# TASK TO COMPLETE:
Can you show every line of the items below that contains the string "oppositeDirection", copied in full? Matches must have the same case.

# DATASET ENTRIES:
======

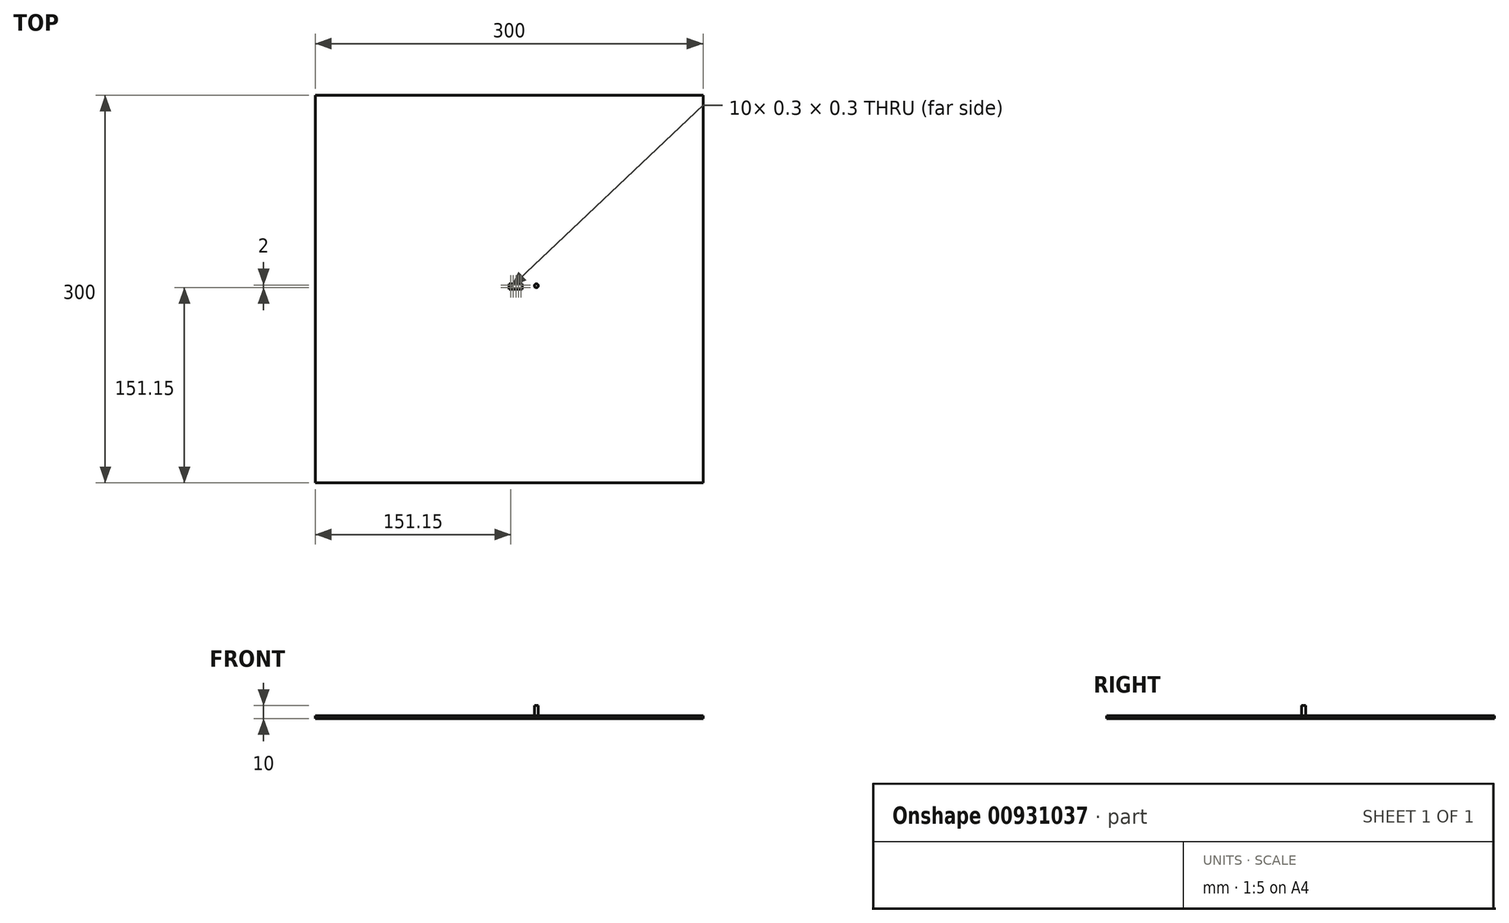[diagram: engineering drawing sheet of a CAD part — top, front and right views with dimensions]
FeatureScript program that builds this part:
annotation { "Feature Type Name" : "Feature", "Feature Type Description" : "" }
export const myFeature = defineFeature(function(context is Context, id is Id, definition is map)
    precondition{}
    {
        {
            var Q0;
            Q0=qCreatedBy(makeId("Top.planeOp"),FACE);
            var sketch = newSketch(context, id + "F0", { "sketchPlane" : qUnion([Q0])});
            skLineSegment(sketch, "E0.bottom", {"start": v(-150, 150) * mm, "end": v(150, 150) * mm});
            skLineSegment(sketch, "E0.top", {"start": v(-150, -150) * mm, "end": v(150, -150) * mm});
            skLineSegment(sketch, "E0.left", {"start": v(-150, 150) * mm, "end": v(-150, -150) * mm});
            skLineSegment(sketch, "E0.right", {"start": v(150, 150) * mm, "end": v(150, -150) * mm});
            skLineSegment(sketch, "E1", {"start": v(-150, 150) * mm, "end": v(150, -150) * mm, "construction": true});
            skLineSegment(sketch, "E2", {"start": v(150, 150) * mm, "end": v(-150, -150) * mm, "construction": true});
            skPoint(sketch, "E3", {"position": v(0, 0) * mm});
            skSolve(sketch);
        }
        {
            var Q0;
            Q0 = qSketchRegion(id + "F0", true);
            extrude(context, id + "F1", {"entities" : qUnion([Q0]), "depth" : 2 * mm, "offsetDistance" : 25 * mm});
        }
        {
            var Q0;
            Q0=makeQuery(id+"F1.opExtrude","CAP_FACE",FACE,{"disambiguationData":[OSD([sQuery(id+"F0.wireOp",EDGE,"E0.bottom"),sQuery(id+"F0.wireOp",EDGE,"E0.top"),sQuery(id+"F0.wireOp",EDGE,"E0.left"),sQuery(id+"F0.wireOp",EDGE,"E0.right")])],"isStart":false});
            var sketch = newSketch(context, id + "F2", { "sketchPlane" : qUnion([Q0])});
            skLineSegment(sketch, "E4.bottom", {"start": v(0, 4) * mm, "end": v(10, 4) * mm});
            skLineSegment(sketch, "E4.top", {"start": v(0, 0) * mm, "end": v(10, 0) * mm});
            skLineSegment(sketch, "E4.left", {"start": v(0, 4) * mm, "end": v(0, 0) * mm});
            skLineSegment(sketch, "E4.right", {"start": v(10, 4) * mm, "end": v(10, 0) * mm});
            skSolve(sketch);
        }
        {
            var Q0;
            Q0 = qSketchRegion(id + "F2", true);
            extrude(context, id + "F3", {"entities" : qUnion([Q0]), "operationType" : NewBodyOperationType.REMOVE, "oppositeDirection" : true, "depth" : .1 * mm, "offsetDistance" : 25 * mm});
        }
        {
            var Q0;
            Q0=makeQuery(id+"F1.opExtrude","CAP_FACE",FACE,{"disambiguationData":[OSD([sQuery(id+"F0.wireOp",EDGE,"E0.bottom"),sQuery(id+"F0.wireOp",EDGE,"E0.top"),sQuery(id+"F0.wireOp",EDGE,"E0.left"),sQuery(id+"F0.wireOp",EDGE,"E0.right")])],"isStart":false});
            var sketch = newSketch(context, id + "F4", { "sketchPlane" : qUnion([Q0])});
            skLineSegment(sketch, "E5.bottom", {"start": v(1, 3) * mm, "end": v(1.3, 3) * mm});
            skLineSegment(sketch, "E5.top", {"start": v(1, 3.3) * mm, "end": v(1.3, 3.3) * mm});
            skLineSegment(sketch, "E5.left", {"start": v(1, 3) * mm, "end": v(1, 3.3) * mm});
            skLineSegment(sketch, "E5.right", {"start": v(1.3, 3) * mm, "end": v(1.3, 3.3) * mm});
            skLineSegment(sketch, "E6.0.1.0", {"start": v(1, 1.3) * mm, "end": v(1.3, 1.3) * mm});
            skLineSegment(sketch, "E6.0.1.1", {"start": v(1.3, 1) * mm, "end": v(1.3, 1.3) * mm});
            skLineSegment(sketch, "E6.0.1.2", {"start": v(1, 1) * mm, "end": v(1.3, 1) * mm});
            skLineSegment(sketch, "E6.0.1.3", {"start": v(1, 1) * mm, "end": v(1, 1.3) * mm});
            skLineSegment(sketch, "E6.1.0.0", {"start": v(3, 3.3) * mm, "end": v(3.3, 3.3) * mm});
            skLineSegment(sketch, "E6.1.0.1", {"start": v(3.3, 3) * mm, "end": v(3.3, 3.3) * mm});
            skLineSegment(sketch, "E6.1.0.2", {"start": v(3, 3) * mm, "end": v(3.3, 3) * mm});
            skLineSegment(sketch, "E6.1.0.3", {"start": v(3, 3) * mm, "end": v(3, 3.3) * mm});
            skLineSegment(sketch, "E6.1.1.0", {"start": v(3, 1.3) * mm, "end": v(3.3, 1.3) * mm});
            skLineSegment(sketch, "E6.1.1.1", {"start": v(3.3, 1) * mm, "end": v(3.3, 1.3) * mm});
            skLineSegment(sketch, "E6.1.1.2", {"start": v(3, 1) * mm, "end": v(3.3, 1) * mm});
            skLineSegment(sketch, "E6.1.1.3", {"start": v(3, 1) * mm, "end": v(3, 1.3) * mm});
            skLineSegment(sketch, "E6.2.0.0", {"start": v(5, 3.3) * mm, "end": v(5.3, 3.3) * mm});
            skLineSegment(sketch, "E6.2.0.1", {"start": v(5.3, 3) * mm, "end": v(5.3, 3.3) * mm});
            skLineSegment(sketch, "E6.2.0.2", {"start": v(5, 3) * mm, "end": v(5.3, 3) * mm});
            skLineSegment(sketch, "E6.2.0.3", {"start": v(5, 3) * mm, "end": v(5, 3.3) * mm});
            skLineSegment(sketch, "E6.2.1.0", {"start": v(5, 1.3) * mm, "end": v(5.3, 1.3) * mm});
            skLineSegment(sketch, "E6.2.1.1", {"start": v(5.3, 1) * mm, "end": v(5.3, 1.3) * mm});
            skLineSegment(sketch, "E6.2.1.2", {"start": v(5, 1) * mm, "end": v(5.3, 1) * mm});
            skLineSegment(sketch, "E6.2.1.3", {"start": v(5, 1) * mm, "end": v(5, 1.3) * mm});
            skLineSegment(sketch, "E6.3.0.0", {"start": v(7, 3.3) * mm, "end": v(7.3, 3.3) * mm});
            skLineSegment(sketch, "E6.3.0.1", {"start": v(7.3, 3) * mm, "end": v(7.3, 3.3) * mm});
            skLineSegment(sketch, "E6.3.0.2", {"start": v(7, 3) * mm, "end": v(7.3, 3) * mm});
            skLineSegment(sketch, "E6.3.0.3", {"start": v(7, 3) * mm, "end": v(7, 3.3) * mm});
            skLineSegment(sketch, "E6.3.1.0", {"start": v(7, 1.3) * mm, "end": v(7.3, 1.3) * mm});
            skLineSegment(sketch, "E6.3.1.1", {"start": v(7.3, 1) * mm, "end": v(7.3, 1.3) * mm});
            skLineSegment(sketch, "E6.3.1.2", {"start": v(7, 1) * mm, "end": v(7.3, 1) * mm});
            skLineSegment(sketch, "E6.3.1.3", {"start": v(7, 1) * mm, "end": v(7, 1.3) * mm});
            skLineSegment(sketch, "E6.4.0.0", {"start": v(9, 3.3) * mm, "end": v(9.3, 3.3) * mm});
            skLineSegment(sketch, "E6.4.0.1", {"start": v(9.3, 3) * mm, "end": v(9.3, 3.3) * mm});
            skLineSegment(sketch, "E6.4.0.2", {"start": v(9, 3) * mm, "end": v(9.3, 3) * mm});
            skLineSegment(sketch, "E6.4.0.3", {"start": v(9, 3) * mm, "end": v(9, 3.3) * mm});
            skLineSegment(sketch, "E6.4.1.0", {"start": v(9, 1.3) * mm, "end": v(9.3, 1.3) * mm});
            skLineSegment(sketch, "E6.4.1.1", {"start": v(9.3, 1) * mm, "end": v(9.3, 1.3) * mm});
            skLineSegment(sketch, "E6.4.1.2", {"start": v(9, 1) * mm, "end": v(9.3, 1) * mm});
            skLineSegment(sketch, "E6.4.1.3", {"start": v(9, 1) * mm, "end": v(9, 1.3) * mm});
            skLineSegment(sketch, "E6.direction1", {"start": v(1, 3.3) * mm, "end": v(3, 3.3) * mm, "construction": true});
            skLineSegment(sketch, "E6.direction2", {"start": v(1, 3.3) * mm, "end": v(1, 1.3) * mm, "construction": true});
            skLineSegment(sketch, "E7", {"start": v(19.5, 4) * mm, "end": v(-3.13, 4) * mm, "construction": true});
            skSolve(sketch);
        }
        {
            var Q0;
            Q0 = qSketchRegion(id + "F4", true);
            extrude(context, id + "F5", {"entities" : qUnion([Q0]), "operationType" : NewBodyOperationType.REMOVE, "oppositeDirection" : true, "depth" : 3 * mm, "offsetDistance" : 25 * mm});
        }
        {
            var Q0;
            Q0=qCreatedBy(makeId("Top.planeOp"),FACE);
            var sketch = newSketch(context, id + "F6", { "sketchPlane" : qUnion([Q0])});
            skCircle(sketch, "E8", {"center": v(21, 2.5) * mm, "radius": 1.5 * mm});
            skLineSegment(sketch, "E9", {"start": v(0.6, 4) * mm, "end": v(25.6, 4) * mm, "construction": true});
            skSolve(sketch);
        }
        {
            var Q0;
            Q0 = qSketchRegion(id + "F6", true);
            extrude(context, id + "F7", {"entities" : qUnion([Q0]), "operationType" : NewBodyOperationType.ADD, "depth" : 10 * mm, "offsetDistance" : 25 * mm});
        }
    });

======

# THE REPLY:
            extrude(context, id + "F3", {"entities" : qUnion([Q0]), "operationType" : NewBodyOperationType.REMOVE, "oppositeDirection" : true, "depth" : .1 * mm, "offsetDistance" : 25 * mm});
            extrude(context, id + "F5", {"entities" : qUnion([Q0]), "operationType" : NewBodyOperationType.REMOVE, "oppositeDirection" : true, "depth" : 3 * mm, "offsetDistance" : 25 * mm});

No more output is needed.